## FRAGMENTO SELECCIONADO
- - -

El valioso legado educativo del papa Francisco

21 abril 2025
Si cuidamos juntos la casa común, decía el papa Francisco, y cuidamos juntos la educación de nuestras generaciones venideras, tejeremos un futuro más justo y fraterno (img.: Jeffrey Bruno / Wikipedia).

El papa Francisco, Jorge Mario Bergoglio, ha fallecido esta mañana, a las 7:35 h, en la casa Santa Marta del Vaticano, a los 88 años de edad y tras casi doce años de un pontificado radicalmente reformador. A través de su propuesta de ecología integral y de su llamamiento al Pacto educativo global, Francisco nos deja a educadoras y educadores un legado valioso a la vez que una gran responsabilidad, que podemos condensar en las palabras que abren el mensaje de lanzamiento del Pacto Educativo global (PEG): “Educar es un acto de esperanza”.

Al anunciar la noticia, el camarlengo, cardenal Farrell, decía del papa Francisco que “nos enseñó a vivir los valores del Evangelio con fidelidad, valentía y amor universal, especialmente en favor de los más pobres y marginados”. Jorge Mario Bergoglio eligió el nombre del santo de Asís para subrayar su humildad y su opción preferencial por los pobres. Desde el primer momento, su carisma, lejos de discursos altisonantes, se ha manifestado en pequeños gestos y en la coherencia de una vida entregada al servicio, convirtiendo cada acción en un testimonio de la misericordia cristiana.

- - -

## LISTADO MOSTRADO
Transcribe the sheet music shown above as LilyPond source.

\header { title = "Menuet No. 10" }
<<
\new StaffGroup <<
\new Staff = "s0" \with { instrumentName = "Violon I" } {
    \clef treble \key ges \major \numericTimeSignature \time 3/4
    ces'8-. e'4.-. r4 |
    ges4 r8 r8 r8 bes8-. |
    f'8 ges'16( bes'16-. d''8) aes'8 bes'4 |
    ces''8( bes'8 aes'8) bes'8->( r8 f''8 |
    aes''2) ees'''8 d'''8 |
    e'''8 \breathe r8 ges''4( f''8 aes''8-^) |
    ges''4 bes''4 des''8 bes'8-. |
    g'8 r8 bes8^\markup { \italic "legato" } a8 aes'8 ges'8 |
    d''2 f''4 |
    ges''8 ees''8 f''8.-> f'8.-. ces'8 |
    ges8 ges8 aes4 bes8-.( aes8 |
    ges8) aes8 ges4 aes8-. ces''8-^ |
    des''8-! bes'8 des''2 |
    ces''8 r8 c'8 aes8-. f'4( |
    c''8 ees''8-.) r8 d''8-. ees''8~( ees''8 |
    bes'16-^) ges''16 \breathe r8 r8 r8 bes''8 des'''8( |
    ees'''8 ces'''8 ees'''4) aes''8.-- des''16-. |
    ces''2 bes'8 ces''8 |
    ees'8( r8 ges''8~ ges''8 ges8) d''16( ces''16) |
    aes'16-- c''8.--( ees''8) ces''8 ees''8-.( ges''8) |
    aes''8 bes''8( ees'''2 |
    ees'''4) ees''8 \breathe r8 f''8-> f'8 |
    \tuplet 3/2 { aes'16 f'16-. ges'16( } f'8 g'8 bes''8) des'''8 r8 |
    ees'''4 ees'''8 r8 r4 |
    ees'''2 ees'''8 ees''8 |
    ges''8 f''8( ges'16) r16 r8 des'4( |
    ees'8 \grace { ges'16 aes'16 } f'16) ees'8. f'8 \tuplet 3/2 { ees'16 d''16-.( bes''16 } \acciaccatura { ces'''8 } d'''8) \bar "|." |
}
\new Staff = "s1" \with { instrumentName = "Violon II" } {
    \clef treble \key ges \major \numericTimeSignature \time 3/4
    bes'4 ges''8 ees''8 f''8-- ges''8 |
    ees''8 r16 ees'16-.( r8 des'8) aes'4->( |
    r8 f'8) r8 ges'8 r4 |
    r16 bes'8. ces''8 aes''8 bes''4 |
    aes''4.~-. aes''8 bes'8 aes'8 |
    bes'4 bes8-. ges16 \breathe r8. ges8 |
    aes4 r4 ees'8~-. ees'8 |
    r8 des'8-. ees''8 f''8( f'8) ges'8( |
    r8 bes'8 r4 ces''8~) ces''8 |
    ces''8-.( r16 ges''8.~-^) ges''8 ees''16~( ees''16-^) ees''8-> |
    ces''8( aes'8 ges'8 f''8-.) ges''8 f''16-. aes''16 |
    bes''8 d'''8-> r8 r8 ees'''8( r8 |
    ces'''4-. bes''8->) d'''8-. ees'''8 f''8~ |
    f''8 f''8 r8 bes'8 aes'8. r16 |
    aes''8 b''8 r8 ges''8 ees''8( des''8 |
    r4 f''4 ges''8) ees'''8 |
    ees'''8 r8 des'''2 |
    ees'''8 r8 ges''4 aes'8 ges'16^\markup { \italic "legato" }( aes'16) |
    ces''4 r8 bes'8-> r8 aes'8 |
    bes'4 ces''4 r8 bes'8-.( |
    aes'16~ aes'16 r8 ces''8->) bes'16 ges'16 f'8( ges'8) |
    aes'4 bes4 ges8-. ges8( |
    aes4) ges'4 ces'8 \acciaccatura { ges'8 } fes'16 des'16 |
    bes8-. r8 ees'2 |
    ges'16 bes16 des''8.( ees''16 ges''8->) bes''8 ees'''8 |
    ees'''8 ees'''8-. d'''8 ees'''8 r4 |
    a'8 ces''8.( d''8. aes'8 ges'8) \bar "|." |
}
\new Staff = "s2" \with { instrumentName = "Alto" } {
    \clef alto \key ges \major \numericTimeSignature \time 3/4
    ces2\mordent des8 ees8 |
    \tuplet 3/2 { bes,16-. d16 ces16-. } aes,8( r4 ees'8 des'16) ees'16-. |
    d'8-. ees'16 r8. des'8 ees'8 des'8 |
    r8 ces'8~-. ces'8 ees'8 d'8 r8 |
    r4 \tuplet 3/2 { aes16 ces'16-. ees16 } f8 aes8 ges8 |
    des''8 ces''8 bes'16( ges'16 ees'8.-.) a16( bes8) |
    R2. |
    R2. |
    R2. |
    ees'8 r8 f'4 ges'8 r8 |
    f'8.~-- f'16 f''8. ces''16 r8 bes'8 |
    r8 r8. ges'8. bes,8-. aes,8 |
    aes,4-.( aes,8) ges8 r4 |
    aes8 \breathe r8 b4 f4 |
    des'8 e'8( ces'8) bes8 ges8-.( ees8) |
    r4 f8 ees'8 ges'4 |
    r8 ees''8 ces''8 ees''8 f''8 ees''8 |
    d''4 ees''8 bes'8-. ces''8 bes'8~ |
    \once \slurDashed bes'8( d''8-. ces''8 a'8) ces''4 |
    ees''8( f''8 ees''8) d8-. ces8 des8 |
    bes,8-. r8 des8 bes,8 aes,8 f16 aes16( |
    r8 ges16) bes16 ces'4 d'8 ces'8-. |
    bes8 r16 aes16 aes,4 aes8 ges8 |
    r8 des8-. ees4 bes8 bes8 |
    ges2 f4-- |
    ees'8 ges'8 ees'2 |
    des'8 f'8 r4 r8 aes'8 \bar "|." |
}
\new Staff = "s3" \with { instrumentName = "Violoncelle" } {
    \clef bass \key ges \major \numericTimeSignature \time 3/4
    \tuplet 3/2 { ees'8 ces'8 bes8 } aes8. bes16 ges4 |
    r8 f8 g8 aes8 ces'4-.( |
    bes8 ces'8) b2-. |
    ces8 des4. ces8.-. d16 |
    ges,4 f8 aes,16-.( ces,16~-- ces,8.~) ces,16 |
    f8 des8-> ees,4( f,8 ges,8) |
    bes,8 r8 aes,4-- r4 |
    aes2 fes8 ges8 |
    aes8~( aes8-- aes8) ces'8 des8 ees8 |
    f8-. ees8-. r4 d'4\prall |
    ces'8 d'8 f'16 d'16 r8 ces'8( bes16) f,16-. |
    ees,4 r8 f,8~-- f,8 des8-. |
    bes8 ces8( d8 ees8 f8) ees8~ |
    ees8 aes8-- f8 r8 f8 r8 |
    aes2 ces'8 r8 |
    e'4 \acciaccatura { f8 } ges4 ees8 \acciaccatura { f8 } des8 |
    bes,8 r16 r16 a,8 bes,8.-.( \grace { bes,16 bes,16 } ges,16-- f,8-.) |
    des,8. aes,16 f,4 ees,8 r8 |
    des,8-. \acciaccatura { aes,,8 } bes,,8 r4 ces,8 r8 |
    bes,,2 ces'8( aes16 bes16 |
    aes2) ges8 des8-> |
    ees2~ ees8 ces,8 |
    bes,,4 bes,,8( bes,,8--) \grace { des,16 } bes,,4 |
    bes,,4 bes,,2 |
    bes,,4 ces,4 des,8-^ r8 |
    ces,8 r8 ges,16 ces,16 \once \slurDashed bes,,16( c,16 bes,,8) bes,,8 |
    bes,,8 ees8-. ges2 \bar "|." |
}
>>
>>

- - -

## QUÉ SE PIDE
1. Según el cardenal Farrell en el texto sobre el papa Francisco, ¿con qué cualidades enseñó el papa a vivir los valores del Evangelio? Enuméralas todas.
2. Transcribe del texto sobre el papa Francisco el fragmento que empieza con las palabras que contienen "Al anunciar la" y termina con "la misericordia cristiana.".

## TUS RESPUESTAS
1. Fidelidad, valentía y amor universal.

2.
Al anunciar la noticia, el camarlengo, cardenal Farrell, decía del papa Francisco que “nos enseñó a vivir los valores del Evangelio con fidelidad, valentía y amor universal, especialmente en favor de los más pobres y marginados”. Jorge Mario Bergoglio eligió el nombre del santo de Asís para subrayar su humildad y su opción preferencial por los pobres. Desde el primer momento, su carisma, lejos de discursos altisonantes, se ha manifestado en pequeños gestos y en la coherencia de una vida entregada al servicio, convirtiendo cada acción en un testimonio de la misericordia cristiana.